● REQUIRED ACTIONS
**a)** Summarize the email exchange on cached LDAP data in two sentences.
**b)** From the email exchange on cached LDAP data, pull out the stretch from "On Oct 5, 2011, at" through "system in question?".

● PASSAGE FOR REVIEW

Start of Block

On Oct 5, 2011, at 4:30 AM, Stephen Gallagher wrote:
CCing sssd-devel
On Tue, 2011-10-04 at 22:41 +0000, JR Aquino wrote:
> So I have been looking through the results of ldbsearch and have been
> wondering...
>
> Why is it that I see cached entries for objects (hbac/ hosts/ etc) that
> have no correlation to the host itself?
>
> Might it be more optimized to search / cache only the data relevant to
> the client system in question?
>
> Surely that would cut down on the exponential costs against an ldap
> database with grown hosts/users/hbacrules/sudorules ?
Well, the issue is this: rules can specify hostgroups as well as hosts.
So in order to decide which rules to download, we need to know which
hostgroups the current machine is a member of. This results in a minimum
of two ldap searches (one for the hosts, and then one for the
hostgroups) to get the machine-specific information. We then need to
perform a rule search for just the rules that apply to that machine.

End of Block

● RECORD EXCERPTS
Start of Block

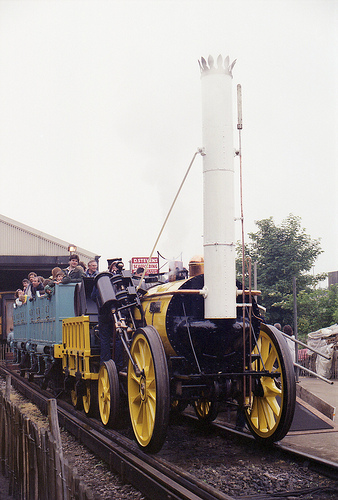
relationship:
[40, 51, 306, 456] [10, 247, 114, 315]
engine pulling passengers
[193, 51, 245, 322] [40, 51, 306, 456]
stack on engine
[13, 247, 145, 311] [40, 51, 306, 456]
people in engine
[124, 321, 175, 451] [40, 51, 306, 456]
wheel on engine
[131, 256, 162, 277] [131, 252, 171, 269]
signage shaped like arrow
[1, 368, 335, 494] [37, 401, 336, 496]
tracks filled with gravel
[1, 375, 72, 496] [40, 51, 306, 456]
fence beside engine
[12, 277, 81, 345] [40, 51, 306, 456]
bucket connected to engine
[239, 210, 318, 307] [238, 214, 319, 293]
tree with leaves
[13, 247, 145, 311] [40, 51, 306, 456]
people riding engine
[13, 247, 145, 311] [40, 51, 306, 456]
people on engine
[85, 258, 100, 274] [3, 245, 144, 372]
person in car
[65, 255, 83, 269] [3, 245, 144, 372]
person in car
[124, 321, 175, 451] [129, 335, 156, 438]
wheel has interior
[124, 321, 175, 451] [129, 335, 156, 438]
wheel with interior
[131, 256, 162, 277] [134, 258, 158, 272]
advertisement for something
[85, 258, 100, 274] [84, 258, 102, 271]
person has head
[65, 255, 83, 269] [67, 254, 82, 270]
person has head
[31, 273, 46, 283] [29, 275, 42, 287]
person has head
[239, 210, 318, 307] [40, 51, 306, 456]
tree next to engine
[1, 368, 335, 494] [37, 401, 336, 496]
railroad with gravel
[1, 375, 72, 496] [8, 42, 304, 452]
fence next to train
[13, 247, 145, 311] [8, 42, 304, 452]
people in train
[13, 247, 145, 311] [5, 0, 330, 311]
people in open air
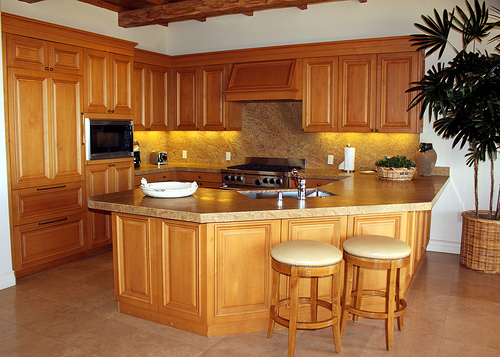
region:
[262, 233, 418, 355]
two bar stools at the kitchen counter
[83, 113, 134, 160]
a stainless steel microwave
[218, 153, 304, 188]
a stainless steel oven and range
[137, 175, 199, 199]
a white bowl on the kitchen counter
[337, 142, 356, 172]
a roll of paper towel on the counter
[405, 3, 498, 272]
a potted plant on the kitchen floor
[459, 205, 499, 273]
a brown wicker styled pot for the plant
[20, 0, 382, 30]
exposed wood beams on the ceiling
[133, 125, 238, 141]
lighting coming from below the cabinets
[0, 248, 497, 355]
a tiled kitchen floor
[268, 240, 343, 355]
a light colored wooden bar stool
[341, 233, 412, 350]
a light colored wooden bar stool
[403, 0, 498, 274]
green potted plant in wicker basket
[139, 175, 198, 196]
a white dish on the counter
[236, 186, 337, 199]
stainless steel kitchen sink on counter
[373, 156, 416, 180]
wicker basket of greenery on counter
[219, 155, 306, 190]
stainless steel oven with range top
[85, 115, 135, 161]
built in microwave oven in wall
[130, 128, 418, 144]
recessed lighting under cabinets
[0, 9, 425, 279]
light colored wooden kitchen cabinets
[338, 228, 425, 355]
Stool near the counter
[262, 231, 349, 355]
Stool near the counter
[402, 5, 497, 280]
Plant against the wall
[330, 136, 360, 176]
Paper towels on the counter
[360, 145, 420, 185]
Plants in wicker basket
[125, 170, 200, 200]
Platter on the counter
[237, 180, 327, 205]
Sink in the counter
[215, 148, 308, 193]
Stove against the wall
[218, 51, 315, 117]
Hood over the stove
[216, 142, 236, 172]
Socket on the wall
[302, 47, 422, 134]
finished wood cabinets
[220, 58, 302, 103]
range hood is blended with cabinets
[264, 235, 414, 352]
two finished bar stools white upholstery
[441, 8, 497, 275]
decorative tropical plant , left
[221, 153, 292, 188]
modern silver cooktop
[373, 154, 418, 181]
basket with plants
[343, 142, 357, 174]
paper towel holder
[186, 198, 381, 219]
sleek granite counter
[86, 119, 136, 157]
built in microwave oven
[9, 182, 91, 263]
blended wood storage drawers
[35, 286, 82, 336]
the floor is tan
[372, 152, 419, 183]
the plant is on the counter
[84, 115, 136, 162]
the microwave is stainless steel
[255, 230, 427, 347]
the stools are short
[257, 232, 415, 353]
the stools have white cushions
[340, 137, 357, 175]
the paper towels are on the counter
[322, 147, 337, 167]
the socket is on the wall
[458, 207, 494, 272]
the basket is wicker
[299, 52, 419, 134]
the cabinettes are brown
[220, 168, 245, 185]
the oven has knobs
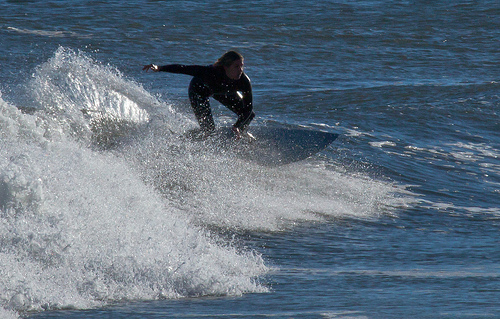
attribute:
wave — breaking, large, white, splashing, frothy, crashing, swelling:
[3, 103, 177, 303]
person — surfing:
[143, 52, 258, 148]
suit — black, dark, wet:
[157, 65, 256, 140]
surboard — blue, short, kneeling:
[188, 125, 340, 168]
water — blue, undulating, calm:
[0, 1, 499, 316]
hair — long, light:
[208, 50, 243, 72]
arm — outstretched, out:
[144, 60, 212, 78]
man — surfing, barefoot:
[141, 49, 257, 153]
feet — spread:
[177, 130, 257, 144]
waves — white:
[2, 56, 280, 301]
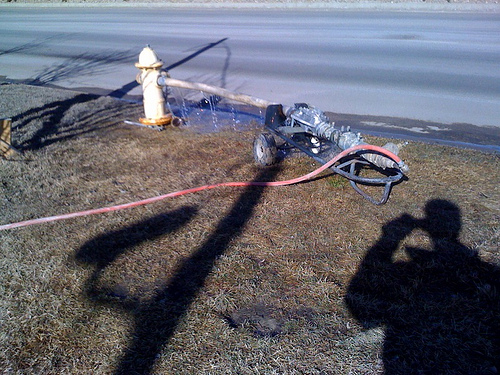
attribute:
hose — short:
[153, 69, 281, 114]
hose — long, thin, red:
[2, 143, 407, 244]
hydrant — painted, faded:
[131, 41, 174, 128]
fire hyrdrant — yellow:
[130, 43, 177, 128]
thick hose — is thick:
[163, 73, 273, 143]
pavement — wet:
[314, 22, 405, 78]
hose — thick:
[169, 79, 261, 109]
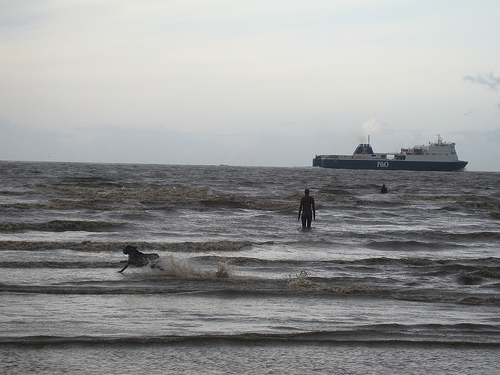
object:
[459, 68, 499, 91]
cloud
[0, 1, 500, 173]
sky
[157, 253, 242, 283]
waves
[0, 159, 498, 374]
water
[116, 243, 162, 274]
dog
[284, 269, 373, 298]
waves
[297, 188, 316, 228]
person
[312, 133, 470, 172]
ship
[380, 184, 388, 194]
person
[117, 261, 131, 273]
leg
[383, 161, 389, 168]
text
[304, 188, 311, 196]
head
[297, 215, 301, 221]
hand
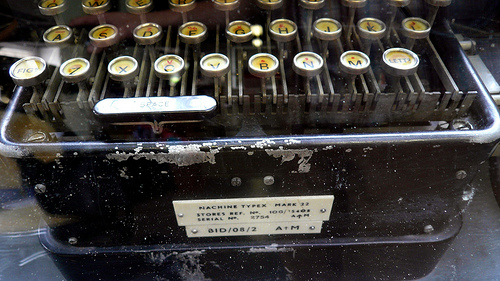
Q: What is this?
A: A typewriter.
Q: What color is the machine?
A: Black.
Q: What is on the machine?
A: Letters.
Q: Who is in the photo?
A: Nobody.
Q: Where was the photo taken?
A: In front of typewriter.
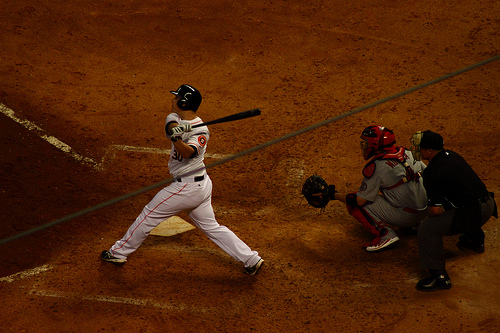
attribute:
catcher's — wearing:
[305, 125, 417, 251]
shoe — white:
[368, 229, 406, 255]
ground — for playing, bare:
[9, 6, 497, 326]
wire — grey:
[6, 55, 496, 234]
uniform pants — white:
[116, 178, 258, 267]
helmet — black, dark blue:
[165, 86, 203, 112]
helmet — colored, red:
[362, 122, 405, 160]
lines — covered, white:
[3, 99, 318, 317]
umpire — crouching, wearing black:
[411, 129, 496, 312]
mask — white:
[411, 132, 426, 154]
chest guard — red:
[363, 152, 405, 179]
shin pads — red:
[345, 199, 383, 238]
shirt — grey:
[363, 162, 428, 209]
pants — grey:
[368, 199, 426, 233]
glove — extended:
[298, 178, 348, 205]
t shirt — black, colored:
[426, 152, 485, 210]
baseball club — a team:
[98, 66, 490, 305]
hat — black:
[409, 129, 443, 151]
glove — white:
[172, 125, 198, 136]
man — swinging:
[104, 83, 264, 272]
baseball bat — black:
[166, 105, 264, 139]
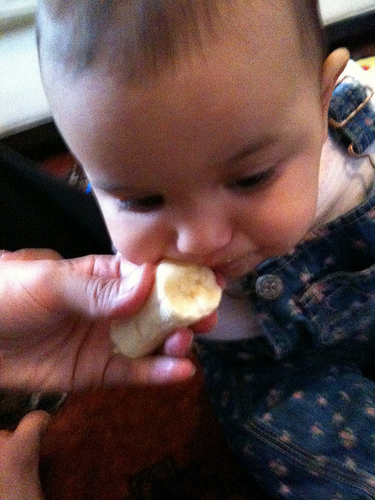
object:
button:
[257, 275, 281, 300]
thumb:
[40, 259, 153, 319]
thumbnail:
[115, 263, 151, 292]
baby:
[36, 2, 373, 497]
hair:
[35, 1, 327, 90]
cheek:
[253, 184, 316, 253]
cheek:
[103, 209, 170, 266]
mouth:
[212, 241, 257, 275]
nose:
[176, 189, 234, 253]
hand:
[3, 254, 226, 386]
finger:
[100, 349, 197, 386]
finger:
[158, 324, 194, 358]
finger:
[188, 304, 222, 333]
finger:
[210, 272, 226, 292]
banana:
[111, 257, 221, 360]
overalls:
[190, 78, 369, 496]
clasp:
[207, 261, 285, 302]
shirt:
[107, 57, 372, 336]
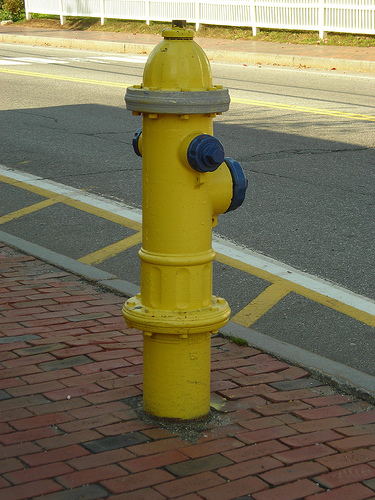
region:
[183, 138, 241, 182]
Blue nozzle on fire hydrant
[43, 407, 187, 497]
Weathered cobblestone sidewalk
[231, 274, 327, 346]
Yellow no parking lines on street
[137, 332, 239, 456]
Eroded base of fire hydrant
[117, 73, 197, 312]
Yellow fire hydrant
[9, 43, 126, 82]
White pedestrian crossing lines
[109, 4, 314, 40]
White wooden picket fence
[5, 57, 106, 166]
Empty asphalt street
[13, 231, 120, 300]
Concrete curb of road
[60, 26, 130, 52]
Brick sidewalk on opposite side of street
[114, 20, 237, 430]
Yellow fire hydrant with blue caps.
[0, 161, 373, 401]
Yellow lines next to road curb.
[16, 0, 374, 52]
White wooden fence next to a road.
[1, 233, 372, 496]
Red brick sidewalk.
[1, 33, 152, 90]
White crosswalk stripes.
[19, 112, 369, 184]
Cracks in paved road.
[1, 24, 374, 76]
Long brick sidewalk next to a road.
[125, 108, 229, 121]
Metal bolts on a fire hydrant.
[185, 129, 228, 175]
Metal blue cap.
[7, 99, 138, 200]
Shadow of a building.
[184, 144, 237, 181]
The plug on the side of the hydrant is blue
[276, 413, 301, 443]
The color of the brick on the sidewalk is red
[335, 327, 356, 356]
The color of the asphalt is black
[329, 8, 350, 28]
There is a white picket fence in the distance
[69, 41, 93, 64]
There is a grey curb on the other side of the street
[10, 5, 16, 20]
There is a green bush on the side of the white fence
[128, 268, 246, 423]
The base of the fire hydrant is yellow in color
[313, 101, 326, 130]
There is a yellow dividing line in the road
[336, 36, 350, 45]
There is green grass beneath the white fence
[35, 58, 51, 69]
There are white marks on the black asphalt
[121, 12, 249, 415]
a tall yellow and blue fire hydrant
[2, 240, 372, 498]
the sidewalk by the side of the road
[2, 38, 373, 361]
the street for cars to drive on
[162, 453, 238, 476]
a dark brink on the street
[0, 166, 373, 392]
the white and yellow lines on the road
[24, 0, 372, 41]
the fence on the other side of the road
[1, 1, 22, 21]
the green bush next to the fence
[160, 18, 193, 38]
the top of the hydrant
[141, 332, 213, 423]
the bottom of the hydrant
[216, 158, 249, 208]
the front of the hydrant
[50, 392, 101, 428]
white spot on ground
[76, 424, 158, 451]
black brick on ground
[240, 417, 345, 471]
cluster of red bricks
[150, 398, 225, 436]
rust at base of yellow hydrant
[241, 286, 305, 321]
wide yellow line on ground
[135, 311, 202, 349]
screws in yellow fire hydrant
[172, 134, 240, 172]
blue lid on yellow hydrant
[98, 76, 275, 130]
gray base on the hydrant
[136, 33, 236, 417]
large yellow fire hydrant on the side walk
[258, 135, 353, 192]
lines in the gray street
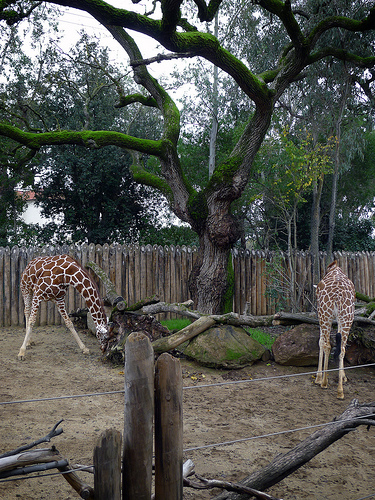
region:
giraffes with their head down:
[40, 210, 367, 418]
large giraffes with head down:
[24, 220, 367, 401]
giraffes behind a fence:
[37, 213, 372, 425]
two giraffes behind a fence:
[26, 201, 374, 389]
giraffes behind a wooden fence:
[8, 204, 369, 436]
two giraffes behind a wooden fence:
[27, 193, 364, 416]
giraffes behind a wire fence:
[27, 271, 373, 497]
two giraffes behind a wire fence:
[8, 218, 306, 495]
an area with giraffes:
[54, 219, 373, 365]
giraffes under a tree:
[20, 200, 373, 431]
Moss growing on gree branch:
[4, 122, 37, 142]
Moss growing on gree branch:
[31, 128, 62, 151]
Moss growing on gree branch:
[63, 125, 99, 153]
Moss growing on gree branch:
[90, 121, 142, 149]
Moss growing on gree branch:
[128, 131, 179, 157]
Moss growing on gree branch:
[124, 156, 154, 183]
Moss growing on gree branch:
[143, 166, 192, 208]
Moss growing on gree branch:
[201, 159, 269, 186]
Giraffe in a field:
[300, 231, 360, 402]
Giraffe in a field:
[8, 244, 111, 367]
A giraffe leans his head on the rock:
[10, 246, 112, 382]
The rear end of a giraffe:
[313, 253, 362, 414]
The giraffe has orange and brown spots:
[11, 251, 115, 359]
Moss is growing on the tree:
[221, 244, 241, 323]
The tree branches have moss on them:
[11, 74, 267, 225]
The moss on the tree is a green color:
[15, 115, 181, 192]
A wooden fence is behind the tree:
[5, 241, 374, 319]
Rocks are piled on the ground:
[170, 311, 371, 371]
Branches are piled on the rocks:
[139, 281, 370, 328]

End of Block

● ANSWERS FOR THE EXERCISE
**a)** JR Aquino asks why ldbsearch results show cached entries for objects such as HBAC rules and hosts that have no correlation to the host itself, and suggests that searching and caching only the data relevant to the client would cut costs against a growing LDAP database. The reply explains that because rules can specify hostgroups as well as hosts, deciding which rules to download takes at least two LDAP searches, one for the hosts and one for the hostgroups, followed by a search for only the rules that apply to that machine.

**b)**
On Oct 5, 2011, at 4:30 AM, Stephen Gallagher wrote:
CCing sssd-devel
On Tue, 2011-10-04 at 22:41 +0000, JR Aquino wrote:
> So I have been looking through the results of ldbsearch and have been
> wondering...
>
> Why is it that I see cached entries for objects (hbac/ hosts/ etc) that
> have no correlation to the host itself?
>
> Might it be more optimized to search / cache only the data relevant to
> the client system in question?